__FRAGMENTO PARA LEER__.

-*-

Sea cierta o no esta ilustre ascendencia de sus moradores, las portentosas dimensiones de su planta trapezoidal y la riqueza de sus artesonados hablan de un rico pasado burgués. Aceptablemente bien preservada, el proyecto de rehabilitación trata de mantener los elementos patrimoniales, realizando intervenciones muy sensibles con el valor histórico y material de la preexistencia, al tiempo que revierte aquellas actuaciones impropias que alteraban su percepción arquitectónica, o que amenazaban su estado de conservación.

EMPLAZAMIENTO IDÓNEO

El inmueble objeto de la rehabilitación se sitúa sobre la vía de comunicación con el muelle pesquero, auténtico motor de la isla de Tenerife desde el siglo XVI y, sobre todo, tras 1706 en que el volcán sepulta el puerto de Garachico.

Así pues, esta zona se convirtió en una arteria proclive al asentamiento de acaudaladas familias, que encontraron en este núcleo un lugar propicio para desarrollar su itinerario vital. Su proximidad al antiguo convento dominico, actual sede consistorial, al franciscano y a la iglesia matriz, hacían de la hipotética casa de los Miranda un lugar ideal para vivir. La transformación económica de la isla, volcada en la industria turística, perpetúa la idoneidad de este enclave, siendo un espacio de oportunidad para el establecimiento de negocios vinculados con el sector del ocio. El uso de cafetería encuentra un respetuoso acomodo en el marco de esta arquitectura patrimonial.

RECUPERAR SU ESENCIA

El principal objetivo del proyecto de rehabilitación es, en la medida de lo posible, la restitución del estado original del inmueble, eliminando los elementos impropios y potenciando los valores intrínsecos de este genuino ejemplo de arquitectura civil tradicional canaria de la isla de Tenerife.

Para ello, se encarga un estudio histórico del edificio, que documente su origen, su evolución constructiva a través del tiempo y revele sus elementos de mayor relevancia histórico-artística. Al mismo tiempo, se inicia el contacto con los autores de anteriores intervenciones en el edificio, artífices del magnífico estado de conservación del monumento, a fin de recabar los datos más precisos sobre el estado anterior del inmueble.

-*-

__CONSIGNA 1__. Devuelve sin cambios el pasaje del texto sobre la rehabilitación del inmueble que empieza con "Sea cierta o" y sigue hasta "estado de conservación.".
__CONSIGNA 2__. Según el texto sobre la rehabilitación del inmueble, indica si cada afirmación concuerda con él (sí o no) y cita las palabras que lo deciden: (a) El muelle pesquero fue motor de la isla de Tenerife desde el siglo XVI. (b) El volcán sepultó el puerto de Garachico en 1806. (c) El antiguo convento franciscano es la actual sede consistorial.

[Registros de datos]
-*-

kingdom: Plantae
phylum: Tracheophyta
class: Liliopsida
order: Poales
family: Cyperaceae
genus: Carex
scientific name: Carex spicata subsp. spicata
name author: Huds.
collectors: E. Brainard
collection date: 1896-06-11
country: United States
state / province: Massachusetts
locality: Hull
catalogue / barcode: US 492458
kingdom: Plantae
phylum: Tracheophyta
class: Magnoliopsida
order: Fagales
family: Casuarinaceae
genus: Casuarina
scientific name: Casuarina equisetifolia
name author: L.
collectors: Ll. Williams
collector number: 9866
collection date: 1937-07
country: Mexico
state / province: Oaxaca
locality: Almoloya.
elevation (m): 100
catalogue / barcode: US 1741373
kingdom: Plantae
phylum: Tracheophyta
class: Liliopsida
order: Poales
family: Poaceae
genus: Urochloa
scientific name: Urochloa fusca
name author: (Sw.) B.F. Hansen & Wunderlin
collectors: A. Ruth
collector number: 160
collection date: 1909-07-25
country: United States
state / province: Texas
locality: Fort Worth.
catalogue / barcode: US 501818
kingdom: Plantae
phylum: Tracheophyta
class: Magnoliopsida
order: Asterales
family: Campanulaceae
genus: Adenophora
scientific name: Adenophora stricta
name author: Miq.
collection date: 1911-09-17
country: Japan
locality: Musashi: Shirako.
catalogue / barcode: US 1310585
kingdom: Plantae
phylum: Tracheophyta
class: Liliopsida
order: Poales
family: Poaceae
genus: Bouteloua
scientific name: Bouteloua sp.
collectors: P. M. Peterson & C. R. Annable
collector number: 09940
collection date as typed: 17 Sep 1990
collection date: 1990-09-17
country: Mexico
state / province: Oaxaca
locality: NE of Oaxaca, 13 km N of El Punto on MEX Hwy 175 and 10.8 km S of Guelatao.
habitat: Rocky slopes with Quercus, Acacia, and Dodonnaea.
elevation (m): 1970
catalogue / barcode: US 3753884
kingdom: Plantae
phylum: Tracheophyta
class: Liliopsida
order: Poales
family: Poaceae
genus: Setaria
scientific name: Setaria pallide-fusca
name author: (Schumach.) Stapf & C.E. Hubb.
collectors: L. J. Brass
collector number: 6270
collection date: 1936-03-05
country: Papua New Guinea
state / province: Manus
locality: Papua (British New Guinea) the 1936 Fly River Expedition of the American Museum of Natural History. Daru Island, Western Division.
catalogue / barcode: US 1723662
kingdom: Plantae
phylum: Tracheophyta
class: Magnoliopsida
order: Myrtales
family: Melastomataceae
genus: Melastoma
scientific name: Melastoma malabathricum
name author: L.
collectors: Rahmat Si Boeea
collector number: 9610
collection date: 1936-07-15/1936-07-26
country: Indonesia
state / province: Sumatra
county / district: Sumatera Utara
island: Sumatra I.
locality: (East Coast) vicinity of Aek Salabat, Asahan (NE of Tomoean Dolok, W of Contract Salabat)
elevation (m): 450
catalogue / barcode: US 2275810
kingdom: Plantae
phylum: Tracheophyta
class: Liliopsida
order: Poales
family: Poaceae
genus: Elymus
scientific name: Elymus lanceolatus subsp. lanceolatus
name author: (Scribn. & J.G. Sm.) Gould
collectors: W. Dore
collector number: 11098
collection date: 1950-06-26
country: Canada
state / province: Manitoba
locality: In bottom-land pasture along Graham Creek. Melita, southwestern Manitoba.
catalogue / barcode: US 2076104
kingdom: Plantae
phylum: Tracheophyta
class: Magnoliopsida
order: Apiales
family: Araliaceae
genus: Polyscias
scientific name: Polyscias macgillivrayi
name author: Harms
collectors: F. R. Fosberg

-*-

__RESPUESTA ESCRITA 1__.
Sea cierta o no esta ilustre ascendencia de sus moradores, las portentosas dimensiones de su planta trapezoidal y la riqueza de sus artesonados hablan de un rico pasado burgués. Aceptablemente bien preservada, el proyecto de rehabilitación trata de mantener los elementos patrimoniales, realizando intervenciones muy sensibles con el valor histórico y material de la preexistencia, al tiempo que revierte aquellas actuaciones impropias que alteraban su percepción arquitectónica, o que amenazaban su estado de conservación.

__RESPUESTA ESCRITA 2__.
(a) Sí: "auténtico motor de la isla de Tenerife desde el siglo XVI".
(b) No: "tras 1706 en que el volcán sepulta el puerto de Garachico".
(c) No: "al antiguo convento dominico, actual sede consistorial".